* TASK OBJECTIVE
Extract every line of text from the data below verbatim, preserving each line's original order and wording. Leave the picture markers out of the output.

——

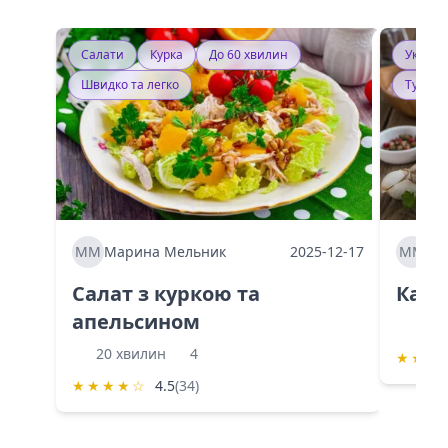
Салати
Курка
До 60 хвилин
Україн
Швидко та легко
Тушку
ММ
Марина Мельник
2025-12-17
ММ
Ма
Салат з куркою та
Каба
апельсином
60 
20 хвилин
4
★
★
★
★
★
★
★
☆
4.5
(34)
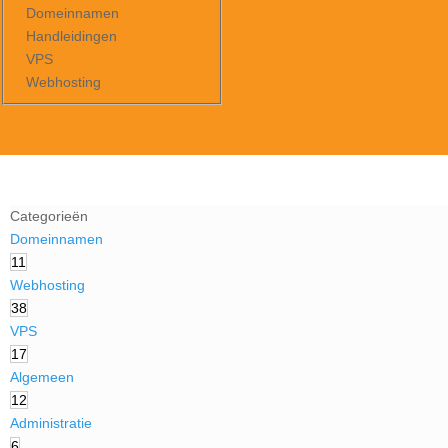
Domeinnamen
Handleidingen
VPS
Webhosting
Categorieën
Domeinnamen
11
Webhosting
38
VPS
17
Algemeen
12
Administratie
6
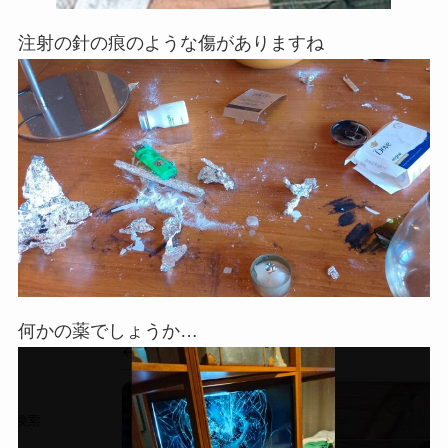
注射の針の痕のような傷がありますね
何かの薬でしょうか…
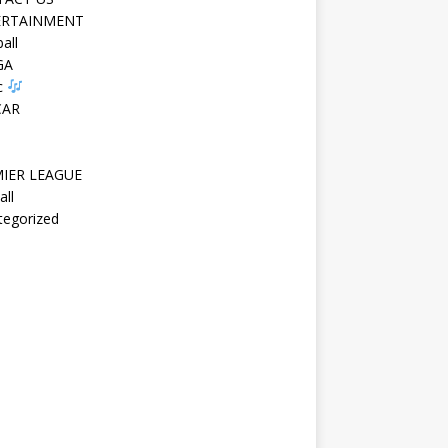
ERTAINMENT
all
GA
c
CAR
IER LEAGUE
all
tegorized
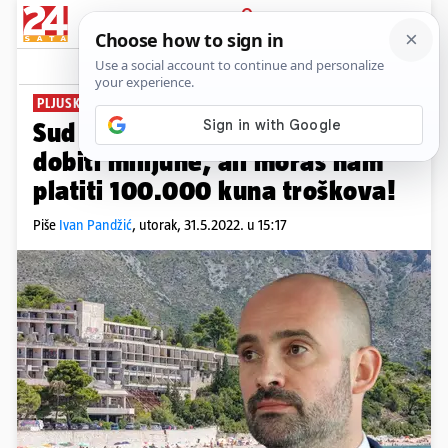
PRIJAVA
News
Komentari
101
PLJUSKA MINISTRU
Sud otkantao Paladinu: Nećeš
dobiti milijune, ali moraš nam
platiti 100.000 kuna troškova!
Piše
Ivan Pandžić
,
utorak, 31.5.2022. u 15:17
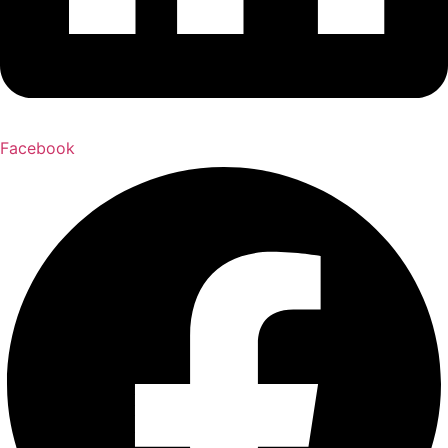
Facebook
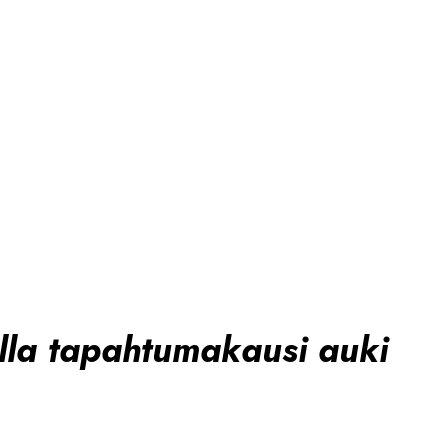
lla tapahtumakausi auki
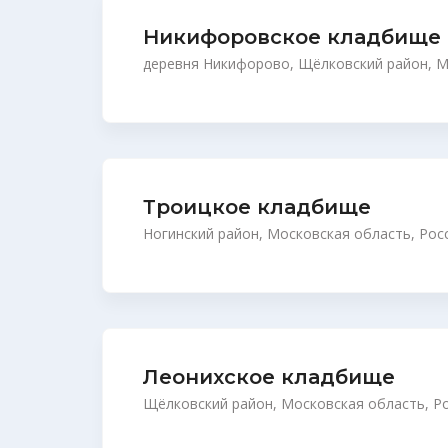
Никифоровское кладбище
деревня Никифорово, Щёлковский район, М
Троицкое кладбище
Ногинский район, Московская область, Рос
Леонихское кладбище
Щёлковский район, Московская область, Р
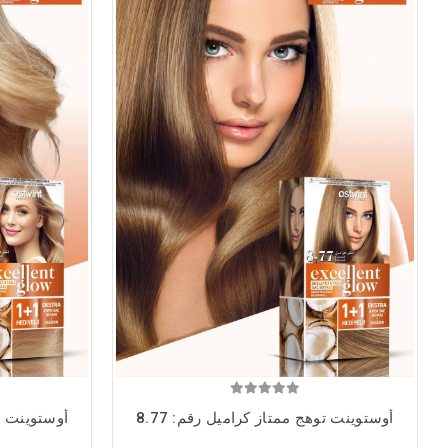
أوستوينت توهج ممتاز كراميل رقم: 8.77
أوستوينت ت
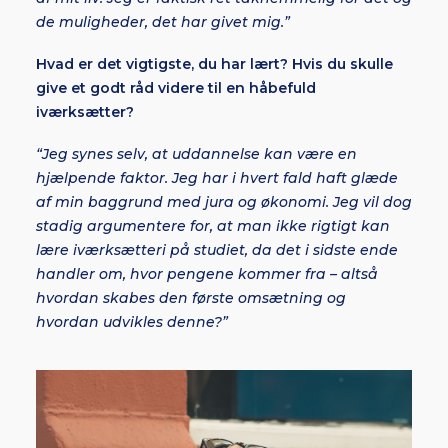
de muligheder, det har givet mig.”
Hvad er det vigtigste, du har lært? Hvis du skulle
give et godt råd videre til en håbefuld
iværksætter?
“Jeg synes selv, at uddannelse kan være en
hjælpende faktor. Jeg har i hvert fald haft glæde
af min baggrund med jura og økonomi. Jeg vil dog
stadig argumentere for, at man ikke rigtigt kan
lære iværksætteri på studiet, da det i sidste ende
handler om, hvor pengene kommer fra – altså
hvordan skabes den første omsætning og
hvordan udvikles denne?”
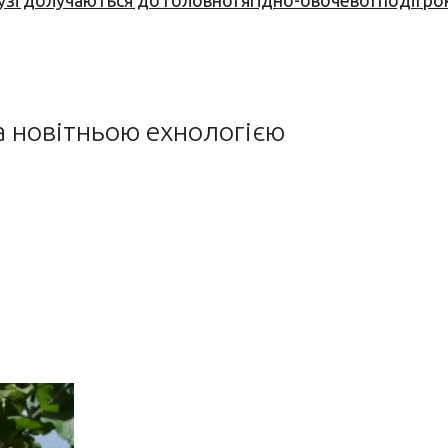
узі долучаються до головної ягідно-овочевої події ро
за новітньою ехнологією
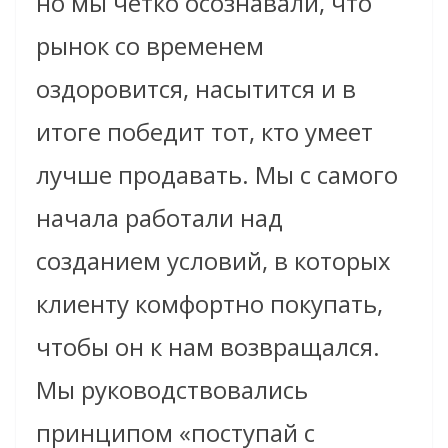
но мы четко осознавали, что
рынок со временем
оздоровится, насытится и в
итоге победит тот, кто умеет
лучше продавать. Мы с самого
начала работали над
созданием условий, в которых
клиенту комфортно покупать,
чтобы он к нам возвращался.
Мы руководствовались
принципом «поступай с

——

* PROBLEM SOLUTION
Салати
Курка
До 60 хвилин
Україн
Швидко та легко
Тушку
ММ
Марина Мельник
2025-12-17
ММ
Ма
Салат з куркою та
Каба
апельсином
60 
20 хвилин
4
★
★
★
★
★
★
★
☆
4.5
(34)
Domeinnamen
Handleidingen
VPS
Webhosting
Categorieën
Domeinnamen
11
Webhosting
38
VPS
17
Algemeen
12
Administratie
6
注射の針の痕のような傷がありますね
何かの薬でしょうか…
ERTAINMENT
all
GA
c
CAR
IER LEAGUE
all
tegorized
PRIJAVA
News
Komentari
101
PLJUSKA MINISTRU
Sud otkantao Paladinu: Nećeš
dobiti milijune, ali moraš nam
platiti 100.000 kuna troškova!
Piše
Ivan Pandžić
,
utorak, 31.5.2022. u 15:17
Facebook
lla tapahtumakausi auki
Никифоровское кладбище
деревня Никифорово, Щёлковский район, М
Троицкое кладбище
Ногинский район, Московская область, Рос
Леонихское кладбище
Щёлковский район, Московская область, Р
أوستوينت توهج ممتاز كراميل رقم: 8.77
أوستوينت ت
de muligheder, det har givet mig.”
Hvad er det vigtigste, du har lært? Hvis du skulle
give et godt råd videre til en håbefuld
iværksætter?
“Jeg synes selv, at uddannelse kan være en
hjælpende faktor. Jeg har i hvert fald haft glæde
af min baggrund med jura og økonomi. Jeg vil dog
stadig argumentere for, at man ikke rigtigt kan
lære iværksætteri på studiet, da det i sidste ende
handler om, hvor pengene kommer fra – altså
hvordan skabes den første omsætning og
hvordan udvikles denne?”
узі долучаються до головної ягідно-овочевої події ро
за новітньою ехнологією
но мы четко осознавали, что
рынок со временем
оздоровится, насытится и в
итоге победит тот, кто умеет
лучше продавать. Мы с самого
начала работали над
созданием условий, в которых
клиенту комфортно покупать,
чтобы он к нам возвращался.
Мы руководствовались
принципом «поступай с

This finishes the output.